Lorsque nous avons travaillé sur la lutte contre les ingérences numériques étrangères, je vous ai présenté le projet de création d'un service à compétence nationale, Viginum. Après avoir été actif pendant les campagnes électorales ainsi que le referendum en Nouvelle-Calédonie, ce service se concentre désormais sur une série d'acteurs qui pourraient nous nuire. À ces champs d'action s'ajoutent les menaces contre nos entreprises, en raison des nombreuses attaques informationnelles menées dans le cadre de la guerre en Ukraine.
La coordination de ces acteurs est importante : nous avons fait le choix de distinguer, là encore, l'épée et le bouclier.

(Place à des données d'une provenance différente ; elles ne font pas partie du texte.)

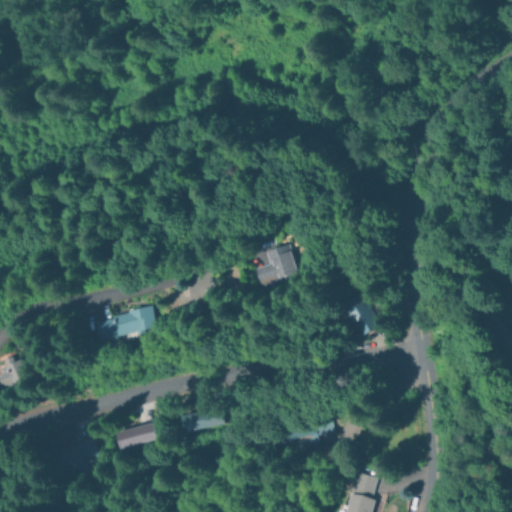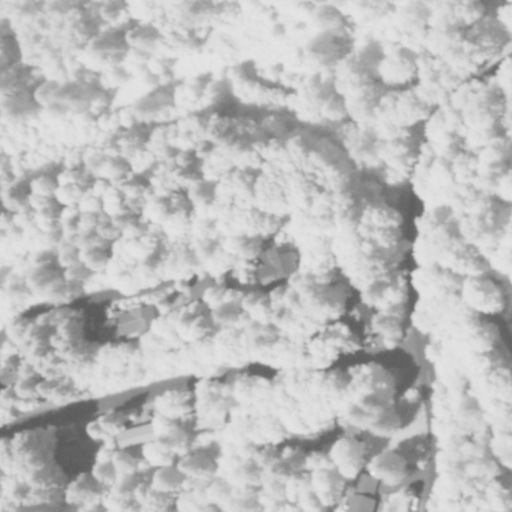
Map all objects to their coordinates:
road: (399, 259)
building: (270, 262)
building: (272, 263)
building: (350, 309)
building: (351, 317)
building: (125, 319)
building: (126, 322)
building: (13, 372)
building: (14, 372)
road: (200, 380)
building: (199, 418)
building: (291, 427)
building: (136, 431)
building: (134, 435)
building: (74, 454)
building: (77, 454)
building: (350, 494)
building: (349, 497)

Dans ce cadre, le ministère des affaires étrangères a pour rôle d'expliquer la position de la France, notamment dans les pays africains où nous sommes très attaqués, en mettant à profit son réseau de diplomates. Ses effectifs ont été renforcés par le Président de la République et la Première ministre à cette fin. S'agissant du bouclier, nous avons décidé de nous appuyer sur un dispositif inspiré du C4. Je dirige un comité opérationnel de lutte contre les manipulations de l'information, qui réunit l'ensemble des ministères et des services de renseignement, ainsi que le Service d'information du gouvernement (SIG) afin de surveiller ces attaques, dans le cadre des textes qui régissent Viginum. L'ensemble de ces services détecte, le plus tôt possible, les attaques, tente de les caractériser, et transmet les informations aux autres pour leur permettre de les analyser et proposer un moyen de réaction.

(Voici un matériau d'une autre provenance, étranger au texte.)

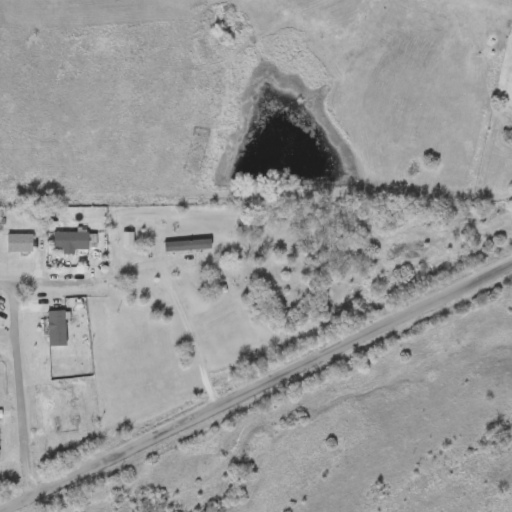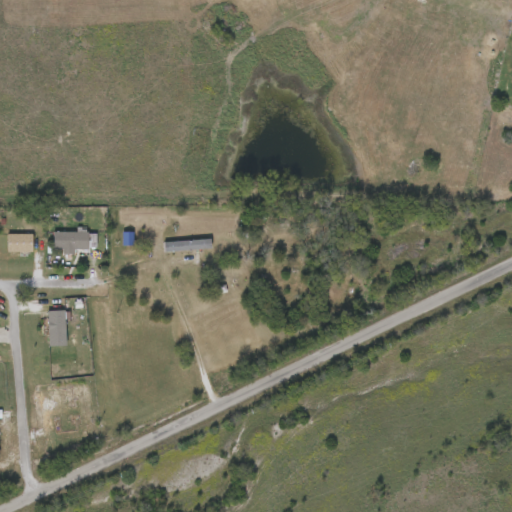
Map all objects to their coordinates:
building: (72, 240)
building: (72, 240)
building: (19, 241)
building: (19, 241)
road: (46, 279)
road: (173, 299)
building: (56, 327)
building: (57, 327)
road: (255, 383)
road: (18, 388)
building: (57, 417)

L'exemple de Gossi est particulièrement éclairant : il nous a fallu démontrer que des troupes avaient remplacé nos soldats à Gossi, et que ces nouveaux venus avaient récupéré et enterré sur place des cadavres pour faire croire à un massacre perpétré antérieurement à leur arrivée. Ces fausses informations avaient été propagées par des bots et des trolls, dont les adresses IP ont pu être retracées aussi bien en Russie qu'aux États-Unis. Sans cette analyse, notre parole aurait manqué de crédibilité : nous ne prétendons pas détenir la vérité, mais nous expliquons comment la fausse information a été créée.

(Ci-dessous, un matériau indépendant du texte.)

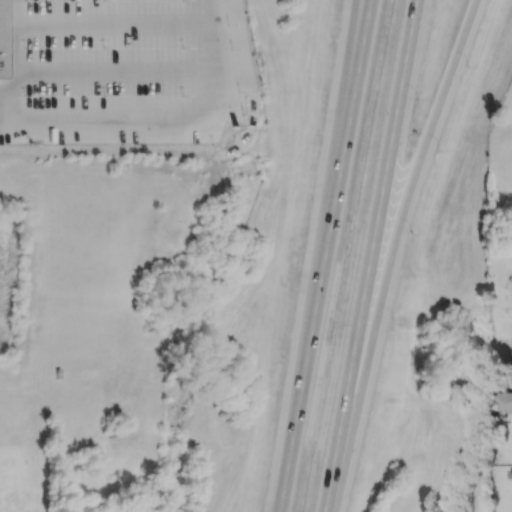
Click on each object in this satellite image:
building: (1, 40)
road: (164, 119)
road: (335, 151)
road: (393, 244)
road: (323, 255)
road: (370, 256)
road: (507, 350)
building: (504, 401)
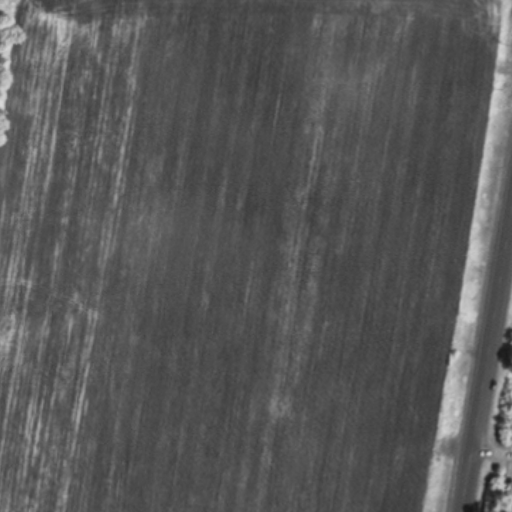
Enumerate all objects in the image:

Ainsi, les contre-réactions que nous pouvons employer incluent le contre-discours, l'explication, l'utilisation du droit – la loi de 2018 relative à la lutte contre la manipulation de l'information ou la loi de 1881 sur la liberté de la presse – ou encore la possibilité de représentation diplomatique : lorsque nous démontrons qu'une information a été manipulée par un État, c'est toute sa politique, sa réputation internationale et sa capacité à convaincre et à agir qui peuvent être remises en cause.
Compte tenu des tensions actuelles, nous avons accéléré le dispositif. Ainsi, le comité opérationnel de lutte contre les manipulations de l'information se réunit à la fois en séance plénière et restreinte pour échanger quasiment jour par jour les informations qui nous parviennent afin de les signaler et d'y réagir le plus tôt possible.